Tavzih, kural olarak sadece hüküm fıkrası hakkında olur. Hükmün gerekçesinin açıklanması bakımından tavzih yoluna gidilemez. Ancak, hüküm fıkrası ile gerekçe arasında bir çelişki varsa, bu çelişkinin giderilmesi için tavzih yoluna başvurulabilir (YHGK.’nin 14.6.1967 tarihli ve 1967/9–462 Esas, 300 Karar sayılı ilamı).
Hâkim, tavzih yolu ile hükümde unutmuş olduğu talepler hakkında karar verip bunu kararına ekleyemeyeceği gibi, hüküm verirken unuttuğu vekâlet ücreti veya faiz hakkında tavzih yolu ile bir karar verip bunu hükmüne dâhil edemez. Aynı şekilde kısa kararla gerekçeli karar arasındaki çelişki de tavzih yolu ile giderilemez. Bütün bu anlatımlardan çıkan netice; tavzih yolu ile kesinleşmiş olan hüküm sınırlandırılamaz, genişletilemez ve değiştirilemez (Baki Kuru, Hukuk Muhakemeleri Usulü, cilt 5, Altıncı Baskı şehir 2001 cilt 5, s. 5270 vd.).
Somut olayda; İlk Derece Mahkemesince, davacı …’ un, taraflarca temyiz edilmeksizin kesinleşen hükmün tavzihin talep etmesi üzerine, hüküm kısmında adı geçenlerin bir kısmının isimleri çıkartılmak ve yeni isimler eklenmek suretiyle payların düzeltilmesine tavzihen karar verilmiştir.

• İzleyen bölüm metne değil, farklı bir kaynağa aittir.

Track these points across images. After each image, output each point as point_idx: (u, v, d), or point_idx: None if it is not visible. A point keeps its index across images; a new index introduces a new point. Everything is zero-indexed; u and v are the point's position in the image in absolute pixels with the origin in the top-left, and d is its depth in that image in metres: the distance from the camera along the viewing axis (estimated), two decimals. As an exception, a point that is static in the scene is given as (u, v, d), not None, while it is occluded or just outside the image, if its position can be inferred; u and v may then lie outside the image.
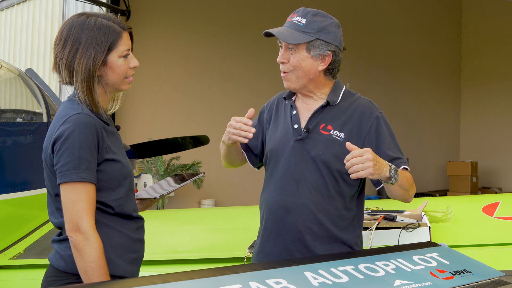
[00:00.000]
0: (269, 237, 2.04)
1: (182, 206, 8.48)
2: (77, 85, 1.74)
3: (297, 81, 2.01)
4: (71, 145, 1.65)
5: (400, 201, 2.00)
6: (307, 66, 1.98)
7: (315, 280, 1.48)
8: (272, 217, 2.03)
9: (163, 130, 8.19)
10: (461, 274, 1.66)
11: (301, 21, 1.98)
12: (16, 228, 3.21)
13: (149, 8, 8.50)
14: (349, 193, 2.02)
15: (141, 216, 1.90)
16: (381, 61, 11.73)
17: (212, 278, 1.40)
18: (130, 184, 1.82)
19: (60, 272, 1.74)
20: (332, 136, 1.99)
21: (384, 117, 2.06)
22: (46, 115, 3.41)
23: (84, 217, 1.64)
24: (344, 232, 2.00)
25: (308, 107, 2.06)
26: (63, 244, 1.75)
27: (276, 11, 9.76)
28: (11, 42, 9.81)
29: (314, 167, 1.98)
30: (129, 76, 1.83)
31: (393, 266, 1.67)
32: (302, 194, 1.97)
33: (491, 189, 11.64)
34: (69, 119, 1.69)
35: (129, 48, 1.82)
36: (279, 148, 2.04)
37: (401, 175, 1.87)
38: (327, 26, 1.99)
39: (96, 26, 1.75)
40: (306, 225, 1.96)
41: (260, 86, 9.49)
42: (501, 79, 12.00)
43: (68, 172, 1.65)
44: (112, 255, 1.73)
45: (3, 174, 3.08)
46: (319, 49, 1.97)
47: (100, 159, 1.72)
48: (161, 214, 4.64)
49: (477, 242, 2.70)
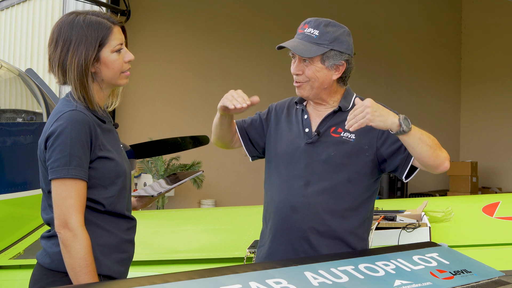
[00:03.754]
0: (274, 236, 2.03)
1: (182, 206, 8.48)
2: (70, 83, 1.74)
3: (311, 90, 2.01)
4: (62, 141, 1.66)
5: (432, 168, 1.92)
6: (322, 77, 1.98)
7: (315, 280, 1.48)
8: (278, 216, 2.02)
9: (163, 128, 8.20)
10: (461, 274, 1.66)
11: (314, 33, 1.97)
12: (16, 228, 3.20)
13: (149, 7, 8.50)
14: (362, 196, 2.00)
15: (133, 217, 1.89)
16: (381, 61, 11.73)
17: (212, 278, 1.40)
18: (123, 182, 1.80)
19: (45, 269, 1.74)
20: (343, 138, 2.00)
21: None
22: (46, 115, 3.41)
23: (73, 213, 1.64)
24: (351, 235, 1.99)
25: (319, 113, 2.07)
26: (50, 241, 1.75)
27: (277, 9, 9.77)
28: (11, 42, 9.80)
29: (325, 169, 1.97)
30: (125, 70, 1.81)
31: (393, 266, 1.67)
32: (310, 194, 1.97)
33: (491, 189, 11.62)
34: (62, 116, 1.69)
35: (122, 42, 1.80)
36: (290, 151, 2.04)
37: (419, 129, 1.83)
38: (340, 35, 1.99)
39: (85, 23, 1.74)
40: (311, 225, 1.96)
41: (260, 84, 9.49)
42: (501, 79, 11.99)
43: (59, 169, 1.65)
44: (99, 254, 1.72)
45: (3, 174, 3.08)
46: (333, 59, 1.98)
47: (93, 157, 1.71)
48: (161, 214, 4.64)
49: (477, 242, 2.70)
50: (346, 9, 10.59)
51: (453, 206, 3.06)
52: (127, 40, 1.85)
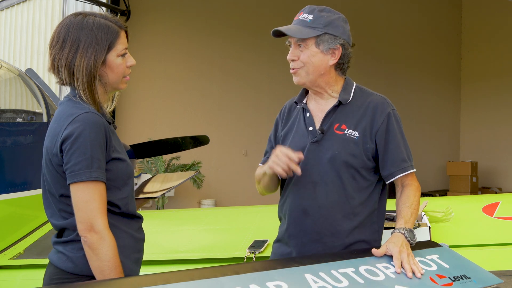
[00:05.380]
0: (289, 239, 2.05)
1: (182, 206, 8.47)
2: (78, 85, 1.73)
3: (306, 76, 2.01)
4: (82, 144, 1.64)
5: None
6: (317, 61, 1.98)
7: (316, 284, 1.48)
8: (291, 219, 2.04)
9: (163, 128, 8.20)
10: (460, 280, 1.66)
11: (308, 17, 1.99)
12: (16, 228, 3.20)
13: (149, 7, 8.50)
14: (368, 189, 2.02)
15: (141, 215, 1.90)
16: (381, 60, 11.72)
17: (212, 280, 1.40)
18: (133, 183, 1.83)
19: (68, 274, 1.72)
20: (347, 135, 1.99)
21: (396, 114, 2.06)
22: (46, 115, 3.41)
23: (98, 216, 1.63)
24: (362, 228, 2.00)
25: (321, 108, 2.06)
26: (70, 245, 1.73)
27: (277, 8, 9.76)
28: (11, 42, 9.80)
29: (331, 168, 1.98)
30: (126, 75, 1.83)
31: (393, 269, 1.67)
32: (319, 196, 1.98)
33: (491, 189, 11.62)
34: (77, 118, 1.67)
35: (126, 47, 1.81)
36: (296, 152, 2.03)
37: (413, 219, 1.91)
38: (334, 20, 2.00)
39: (95, 25, 1.74)
40: (324, 227, 1.97)
41: (261, 83, 9.50)
42: (502, 79, 11.98)
43: (81, 172, 1.63)
44: (121, 256, 1.72)
45: (3, 174, 3.08)
46: (328, 43, 1.97)
47: (107, 158, 1.71)
48: (161, 214, 4.63)
49: (477, 242, 2.69)
50: (346, 9, 10.54)
51: (453, 206, 3.05)
52: (133, 45, 1.87)
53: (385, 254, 1.78)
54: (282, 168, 1.86)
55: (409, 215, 1.91)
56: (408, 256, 1.74)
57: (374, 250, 1.80)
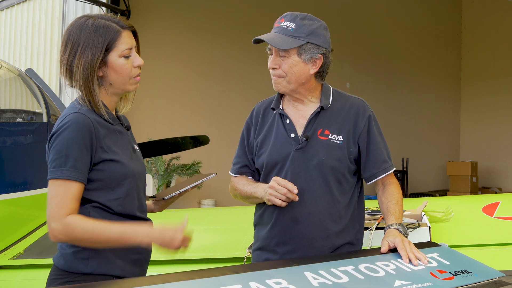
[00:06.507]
0: (276, 246, 2.03)
1: (182, 206, 8.47)
2: (77, 86, 1.75)
3: (288, 85, 2.00)
4: (59, 142, 1.67)
5: None
6: (299, 71, 1.97)
7: (315, 280, 1.48)
8: (279, 228, 2.02)
9: (163, 128, 8.19)
10: (461, 274, 1.66)
11: (290, 26, 1.97)
12: (16, 228, 3.21)
13: (149, 7, 8.50)
14: (350, 191, 2.05)
15: (148, 218, 1.90)
16: (381, 60, 11.72)
17: (212, 278, 1.40)
18: (131, 184, 1.80)
19: (60, 270, 1.74)
20: (331, 140, 2.00)
21: (375, 116, 2.09)
22: (46, 115, 3.41)
23: (57, 210, 1.63)
24: (347, 230, 2.03)
25: (301, 113, 2.05)
26: (63, 243, 1.75)
27: (277, 8, 9.75)
28: (11, 42, 9.80)
29: (318, 174, 1.98)
30: (134, 75, 1.82)
31: (393, 266, 1.67)
32: (308, 203, 1.98)
33: (491, 189, 11.62)
34: (64, 118, 1.71)
35: (131, 47, 1.79)
36: (279, 159, 2.02)
37: (401, 215, 1.97)
38: (316, 29, 1.98)
39: (93, 27, 1.74)
40: (315, 232, 1.98)
41: (261, 83, 9.47)
42: (501, 79, 11.98)
43: (54, 169, 1.66)
44: (110, 255, 1.73)
45: (3, 174, 3.08)
46: (310, 52, 1.96)
47: (97, 159, 1.71)
48: (161, 214, 4.63)
49: (477, 242, 2.69)
50: (346, 10, 10.58)
51: (453, 206, 3.05)
52: (139, 44, 1.85)
53: (389, 247, 1.81)
54: (281, 199, 1.88)
55: (398, 211, 1.95)
56: (410, 245, 1.78)
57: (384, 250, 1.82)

2. Hal böyle olunca; İlk Derece Mahkemesince, davacı …’ un talebinin taraflara tanınan hakları ve yüklenen borçları değiştirici nitelikte olduğu ve tavzih yoluyla hükmün değiştirilmesinin mümkün olmadığı gözetilerek, tavzih talebinin reddine hükmedilmesi gerekirken, hükmü değiştirecek şekilde tavzih kararı verilmesi isabetsiz olup, davacı …’ un temyiz itirazları açıklanan nedenlerle yerinde görüldüğünden kabulü ile hükmün bozulmasına karar vermek gerekmiştir.

KARAR
Açıklanan sebeplerle;
Temyiz olunan İlk Derece Mahkemesinin 20.03.2020 tarihli tavzih ek kararının 6100 sayılı Kanun’un Geçici 3 üncü maddesi yollaması ile 1086 sayılı Kanun’un 428 inci maddesi uyarınca BOZULMASINA,

İstek halinde peşin harcın temyiz edene iadesine,

1086 sayılı Kanun’un 440/I maddesi gereğince Yargıtay ilamının tebliğinden itibaren 15 gün içinde karar düzeltme yoluna başvurulabileceğine,Dosyanın İlk Derece Mahkemesine gönderilmesine, 08.03.2023 tarihinde oy birliğiyle karar verildi.